Jewish Journal

Brothers’ religious discrimination suit settled


March 18, 2010 | 11:42 am

A nationwide staffing company settled a lawsuit filed on behalf of two Jewish employees who were subjected to religious discrimination.

The U.S. Equal Employment Opportunity Commission had sued Texas-based Administaff, Inc., which provides human resource teams for small- to medium-sized companies, and Conn-X, a Florida-based cable service provider, after brothers Scott and Joey Jacobson were harassed for approximately two years at the Conn-X office in Edgewood, Md.
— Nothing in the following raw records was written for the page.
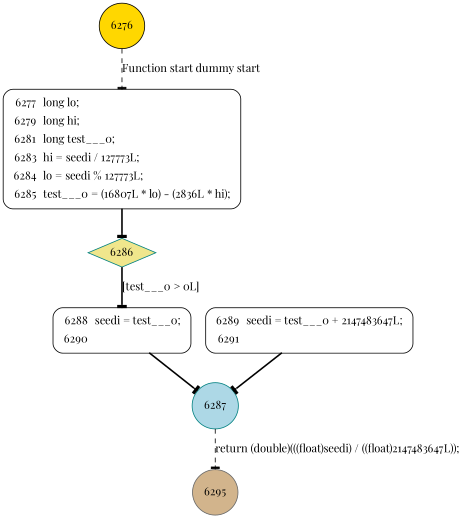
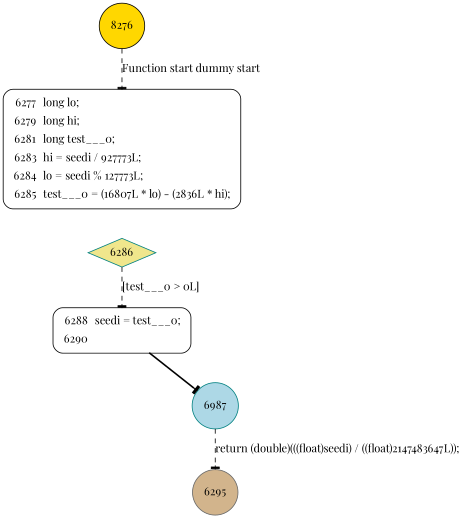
  digraph {
    fontname="Playfair Display"
    node [fillcolor=white fontname="Playfair Display" shape=circle style=filled]
    edge [arrowhead=tee fontname="Playfair Display" style=bold]
-   6276 [color=black fillcolor=gold]
-   n2 [label=<<table border="0" cellborder="0" cellpadding="3" bgcolor="white"><tr><td align="right">6277</td><td align="left">long lo;</td></tr><tr><td align="right">6279</td><td align="left">long hi;</td></tr><tr><td align="right">6281</td><td align="left">long test___0;</td></tr><tr><td align="right">6283</td><td align="left">hi = seedi / 127773L;</td></tr><tr><td align="right">6284</td><td align="left">lo = seedi % 127773L;</td></tr><tr><td align="right">6285</td><td align="left">test___0 = (16807L * lo) - (2836L * hi);</td></tr></table>> penwidth=1 shape=Mrecord style="filled,bold"]
+   6276 [color=black fillcolor=gold label=8276]
+   n2 [label=<<table border="0" cellborder="0" cellpadding="3" bgcolor="white"><tr><td align="right">6277</td><td align="left">long lo;</td></tr><tr><td align="right">6279</td><td align="left">long hi;</td></tr><tr><td align="right">6281</td><td align="left">long test___0;</td></tr><tr><td align="right">6283</td><td align="left">hi = seedi / 927773L;</td></tr><tr><td align="right">6284</td><td align="left">lo = seedi % 127773L;</td></tr><tr><td align="right">6285</td><td align="left">test___0 = (16807L * lo) - (2836L * hi);</td></tr></table>> penwidth=1 shape=Mrecord style="filled,bold"]
    6286 [color=teal fillcolor=khaki shape=diamond]
    n4 [label=<<table border="0" cellborder="0" cellpadding="3" bgcolor="white"><tr><td align="right">6288</td><td align="left">seedi = test___0;</td></tr><tr><td align="right">6290</td><td align="left"></td></tr></table>> penwidth=1 shape=Mrecord style="filled,bold"]
-   n5 [label=<<table border="0" cellborder="0" cellpadding="3" bgcolor="white"><tr><td align="right">6289</td><td align="left">seedi = test___0 + 2147483647L;</td></tr><tr><td align="right">6291</td><td align="left"></td></tr></table>> penwidth=1 shape=Mrecord style="filled,bold"]
-   6287 [color=teal fillcolor=lightblue]
+   6287 [color=teal fillcolor=lightblue label=6987]
    n7 [color=gray40 fillcolor=tan label=6295]
    6276 -> n2 [label="Function start dummy start" style=dashed]
-   n2 -> 6286
-   6286 -> n4 [label="[test___0 > 0L]"]
+   6286 -> n4 [label="[test___0 > 0L]" style=dashed]
    n4 -> 6287
-   n5 -> 6287
    6287 -> n7 [label="return (double)(((float)seedi) / ((float)2147483647L));" style=dashed]
  }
Administaff will pay the brothers $115,000 for religious discrimination, and will abstain from engaging in harassment on a religious bias and from retaliating against employees who report such harassment. Administaff also agreed to revise its policy against harassment and retaliation, and provide training for its managers on anti-discrimination laws.
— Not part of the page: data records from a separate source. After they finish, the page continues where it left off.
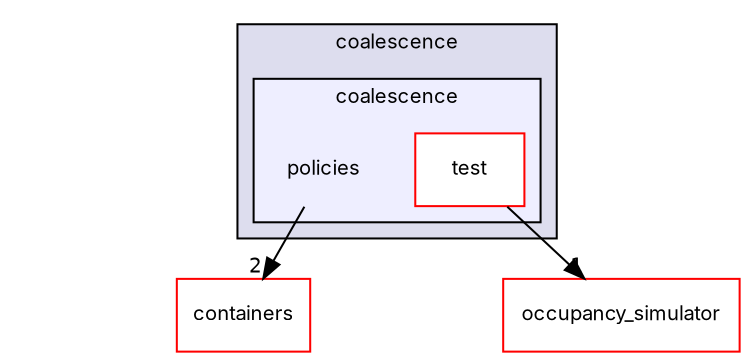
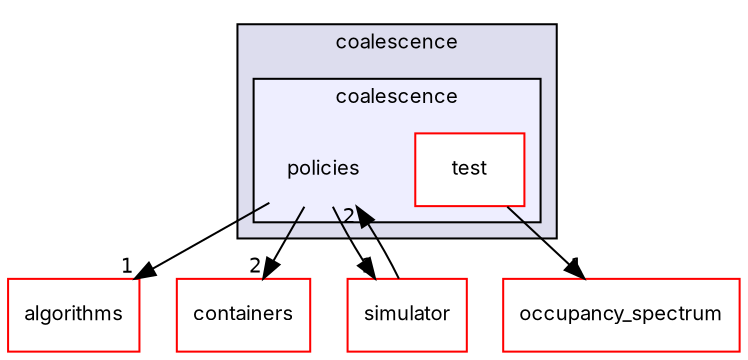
  digraph {
    compound=true
    fontname=Inter
    node [fontname=Inter fontsize=10 shape=box color=red fillcolor=white style=filled]
    edge [fontname=Inter headlabel=1 labeldistance=1.5 labelfontname=Helvetica labelfontsize=10]
    n1 [label=policies shape=plaintext color="" fillcolor="" style=""]
    n2 [label=test]
+   n3 [label=algorithms]
    n4 [label=containers]
-   n6 [label=occupancy_simulator]
+   n5 [label=simulator]
+   n6 [label=occupancy_spectrum]
    subgraph cluster_1 {
      bgcolor="#ddddee"
      fontsize=10
      label=coalescence
      pencolor=black
      subgraph cluster_2 {
        bgcolor="#eeeeff"
        fontsize=10
        label=coalescence
        pencolor=black
        n1
        n2
      }
    }
+   n1 -> n3
    n1 -> n4 [headlabel=2]
+   n1 -> n5
    n2 -> n6
+   n5 -> n1 [headlabel=2]
  }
The Jacobsons were called “dirty Jew” and “dumb Jew,” and were subjected to other anti-Semitic comments beginning in 2005. Scott Jacobson had his work vehicle defaced with a swastika and was forced into a trash bin for the amusement of managers watching on work surveillance cameras, calling it “throw the Jew in the Dumpster.”

Attempts to reach a voluntary settlement fell through, leading to the EEOC lawsuit. The suit against Conn-X remains unresolved.

Title VII of the Civil Rights Act of 1964 prohibits religious harassment.